BEGIN Provided records

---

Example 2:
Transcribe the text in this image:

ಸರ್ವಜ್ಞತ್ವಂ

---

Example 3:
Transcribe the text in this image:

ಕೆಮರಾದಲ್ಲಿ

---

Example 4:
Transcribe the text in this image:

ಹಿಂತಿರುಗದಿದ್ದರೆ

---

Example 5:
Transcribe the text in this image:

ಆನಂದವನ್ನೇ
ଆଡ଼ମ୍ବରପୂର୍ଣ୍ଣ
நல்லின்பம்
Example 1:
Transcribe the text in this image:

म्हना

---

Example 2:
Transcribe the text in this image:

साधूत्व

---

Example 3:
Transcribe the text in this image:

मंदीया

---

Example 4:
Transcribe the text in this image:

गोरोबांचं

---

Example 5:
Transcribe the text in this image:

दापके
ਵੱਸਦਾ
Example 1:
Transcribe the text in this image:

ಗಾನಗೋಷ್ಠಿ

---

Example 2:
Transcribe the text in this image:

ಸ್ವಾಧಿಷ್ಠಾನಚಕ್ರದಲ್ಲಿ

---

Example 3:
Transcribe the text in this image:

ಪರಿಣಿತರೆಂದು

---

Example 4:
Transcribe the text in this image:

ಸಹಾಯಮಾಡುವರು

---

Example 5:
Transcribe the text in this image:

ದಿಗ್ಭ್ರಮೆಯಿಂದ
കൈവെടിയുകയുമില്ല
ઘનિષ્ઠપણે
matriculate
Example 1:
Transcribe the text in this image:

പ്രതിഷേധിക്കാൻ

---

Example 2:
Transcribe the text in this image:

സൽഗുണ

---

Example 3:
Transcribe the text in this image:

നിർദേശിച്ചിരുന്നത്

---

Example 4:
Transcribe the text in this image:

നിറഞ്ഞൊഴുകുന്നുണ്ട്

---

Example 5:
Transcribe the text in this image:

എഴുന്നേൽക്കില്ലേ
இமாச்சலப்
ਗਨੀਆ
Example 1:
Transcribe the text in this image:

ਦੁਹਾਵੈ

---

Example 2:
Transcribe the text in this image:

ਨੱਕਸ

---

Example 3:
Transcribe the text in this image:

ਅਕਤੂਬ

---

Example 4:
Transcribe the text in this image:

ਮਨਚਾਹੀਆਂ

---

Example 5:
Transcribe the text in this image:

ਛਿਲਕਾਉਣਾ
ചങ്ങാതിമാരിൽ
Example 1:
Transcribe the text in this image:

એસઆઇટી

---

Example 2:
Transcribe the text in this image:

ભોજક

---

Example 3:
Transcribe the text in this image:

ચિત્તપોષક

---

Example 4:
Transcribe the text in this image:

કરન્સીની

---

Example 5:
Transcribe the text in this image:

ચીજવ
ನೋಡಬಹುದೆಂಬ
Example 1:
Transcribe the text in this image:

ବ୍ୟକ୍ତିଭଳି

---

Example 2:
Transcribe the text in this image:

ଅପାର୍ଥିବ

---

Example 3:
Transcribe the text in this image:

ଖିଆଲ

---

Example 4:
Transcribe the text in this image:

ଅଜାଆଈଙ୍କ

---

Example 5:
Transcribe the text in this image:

END Provided records

#### [Problem]
A precise copy of all the records is needed.

#### [Expected output]
---

Example 2:
Transcribe the text in this image:

ಸರ್ವಜ್ಞತ್ವಂ

---

Example 3:
Transcribe the text in this image:

ಕೆಮರಾದಲ್ಲಿ

---

Example 4:
Transcribe the text in this image:

ಹಿಂತಿರುಗದಿದ್ದರೆ

---

Example 5:
Transcribe the text in this image:

ಆನಂದವನ್ನೇ
ଆଡ଼ମ୍ବରପୂର୍ଣ୍ଣ
நல்லின்பம்
Example 1:
Transcribe the text in this image:

म्हना

---

Example 2:
Transcribe the text in this image:

साधूत्व

---

Example 3:
Transcribe the text in this image:

मंदीया

---

Example 4:
Transcribe the text in this image:

गोरोबांचं

---

Example 5:
Transcribe the text in this image:

दापके
ਵੱਸਦਾ
Example 1:
Transcribe the text in this image:

ಗಾನಗೋಷ್ಠಿ

---

Example 2:
Transcribe the text in this image:

ಸ್ವಾಧಿಷ್ಠಾನಚಕ್ರದಲ್ಲಿ

---

Example 3:
Transcribe the text in this image:

ಪರಿಣಿತರೆಂದು

---

Example 4:
Transcribe the text in this image:

ಸಹಾಯಮಾಡುವರು

---

Example 5:
Transcribe the text in this image:

ದಿಗ್ಭ್ರಮೆಯಿಂದ
കൈവെടിയുകയുമില്ല
ઘનિષ્ઠપણે
matriculate
Example 1:
Transcribe the text in this image:

പ്രതിഷേധിക്കാൻ

---

Example 2:
Transcribe the text in this image:

സൽഗുണ

---

Example 3:
Transcribe the text in this image:

നിർദേശിച്ചിരുന്നത്

---

Example 4:
Transcribe the text in this image:

നിറഞ്ഞൊഴുകുന്നുണ്ട്

---

Example 5:
Transcribe the text in this image:

എഴുന്നേൽക്കില്ലേ
இமாச்சலப்
ਗਨੀਆ
Example 1:
Transcribe the text in this image:

ਦੁਹਾਵੈ

---

Example 2:
Transcribe the text in this image:

ਨੱਕਸ

---

Example 3:
Transcribe the text in this image:

ਅਕਤੂਬ

---

Example 4:
Transcribe the text in this image:

ਮਨਚਾਹੀਆਂ

---

Example 5:
Transcribe the text in this image:

ਛਿਲਕਾਉਣਾ
ചങ്ങാതിമാരിൽ
Example 1:
Transcribe the text in this image:

એસઆઇટી

---

Example 2:
Transcribe the text in this image:

ભોજક

---

Example 3:
Transcribe the text in this image:

ચિત્તપોષક

---

Example 4:
Transcribe the text in this image:

કરન્સીની

---

Example 5:
Transcribe the text in this image:

ચીજવ
ನೋಡಬಹುದೆಂಬ
Example 1:
Transcribe the text in this image:

ବ୍ୟକ୍ତିଭଳି

---

Example 2:
Transcribe the text in this image:

ଅପାର୍ଥିବ

---

Example 3:
Transcribe the text in this image:

ଖିଆଲ

---

Example 4:
Transcribe the text in this image:

ଅଜାଆଈଙ୍କ

---

Example 5:
Transcribe the text in this image:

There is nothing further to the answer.